Explain it to a classmate

Your classmate is confused: "If the action force and the reaction force are equal and opposite, surely they cancel out, so nothing can ever move! Newton's Third Law doesn't make sense." Use the sentence starters below to explain clearly why action-reaction pairs do not cancel each other out. Use real examples from the lesson in your answers.

Starter 1: "Forces only cancel each other when they both act on..."

Starter 2: "In a Newton's Third Law pair, the two forces act on different objects, for example, when a rocket launches..."

Starter 3: "This means that even though the forces are the same size, each object can still accelerate because..."

Starter 4: "A way to remember this is to ask: 'The force acts on which object?' because..."

Now use your explanation from page 1 to answer these challenge questions.
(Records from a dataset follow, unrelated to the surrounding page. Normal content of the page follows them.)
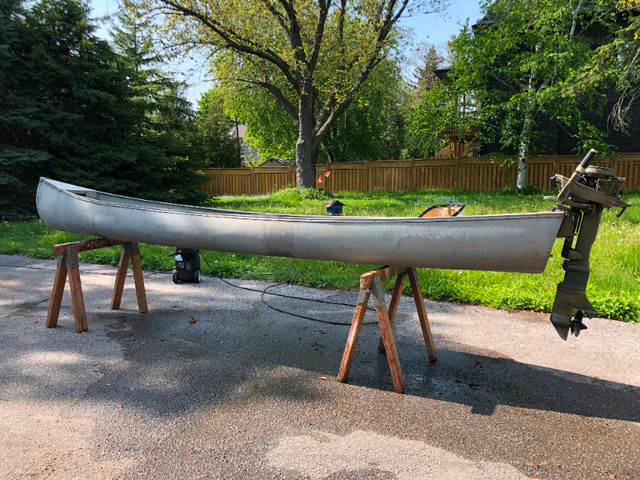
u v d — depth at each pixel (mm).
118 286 4742
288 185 21844
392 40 18500
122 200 4703
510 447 2383
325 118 19406
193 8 14906
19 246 8398
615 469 2205
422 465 2223
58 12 12883
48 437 2418
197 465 2201
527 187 17250
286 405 2807
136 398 2863
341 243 3061
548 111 15781
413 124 18594
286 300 5191
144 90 14273
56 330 4121
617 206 2598
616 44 11797
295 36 16625
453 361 3521
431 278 5598
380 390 3033
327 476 2131
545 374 3285
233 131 48781
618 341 3879
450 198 15477
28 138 12859
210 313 4707
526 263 2717
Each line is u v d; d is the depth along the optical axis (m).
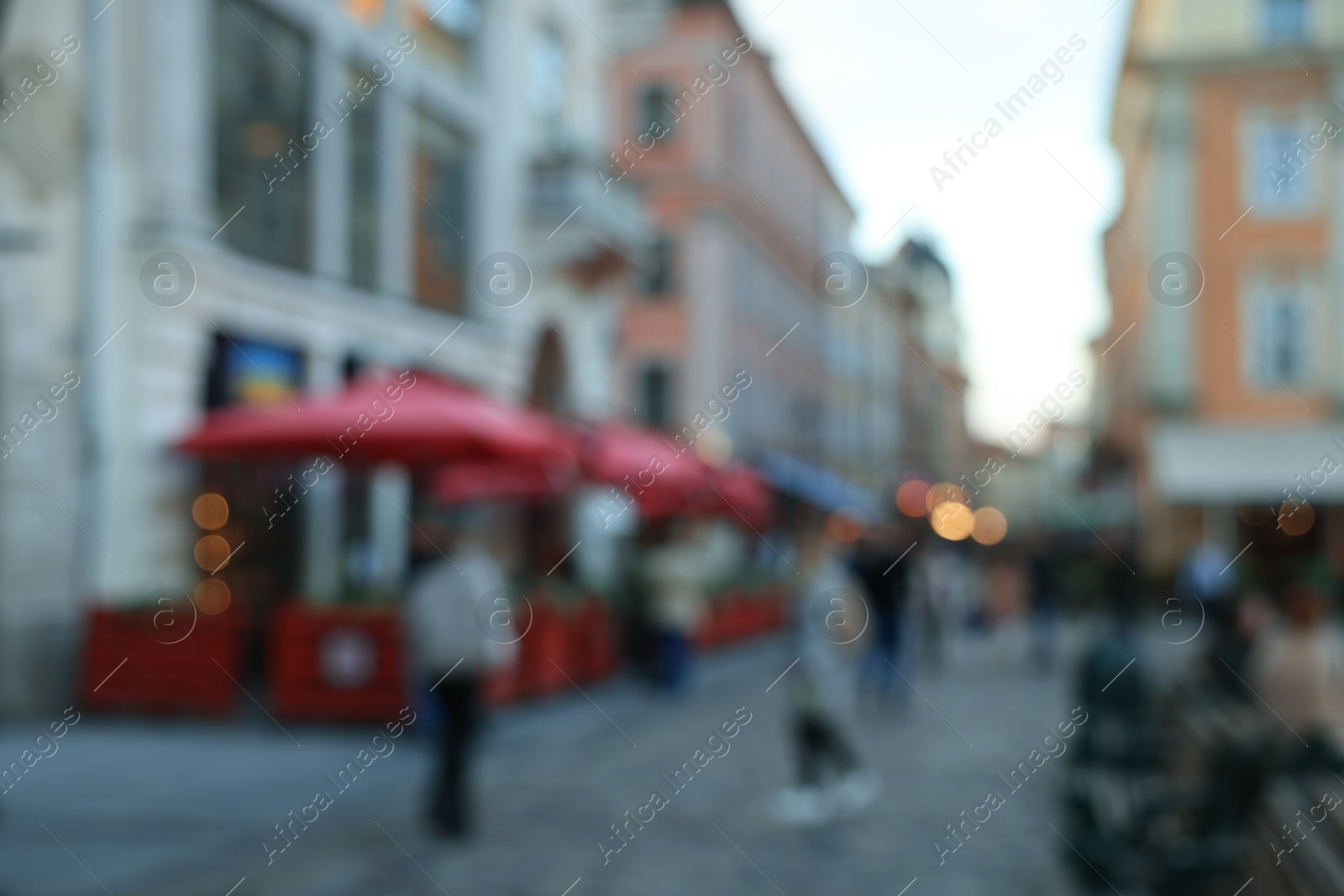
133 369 13.15
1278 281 31.53
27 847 6.78
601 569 22.14
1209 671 7.26
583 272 23.17
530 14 21.97
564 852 7.10
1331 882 3.58
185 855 6.66
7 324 11.73
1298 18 31.48
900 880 6.56
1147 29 34.31
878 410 61.09
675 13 34.31
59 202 12.33
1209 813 4.95
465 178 20.27
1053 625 19.62
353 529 16.92
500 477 16.08
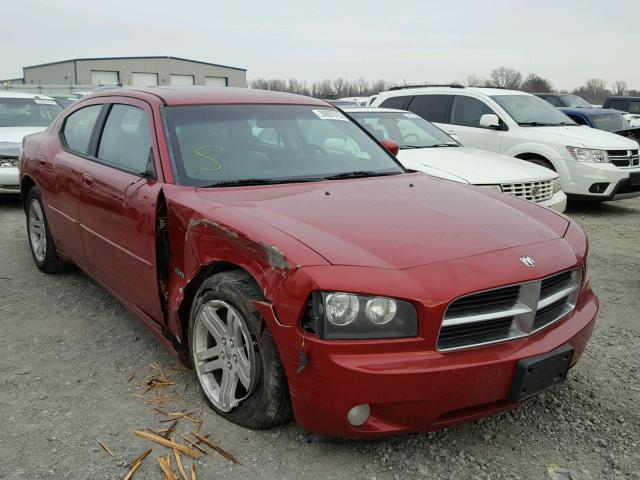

1. You are standing still on a footpath. Your weight pulls you down, and the footpath pushes you up with an equal normal force. Are these two forces a Newton's Third Law force pair? Explain your reasoning carefully, hint: think about which objects the forces act on, and whether there is a true action-reaction relationship.

Challenge 3 marks

2. A student argues: "In the truck-car collision, the truck must push harder on the car, otherwise why does the car get so much more damage?" Evaluate this student's reasoning using both Newton's Second and Third Laws. Write a response that corrects any errors and explains what actually causes the difference in damage.

Challenge 4 marks

Wrap Up

In one sentence, what was the main idea of this lesson?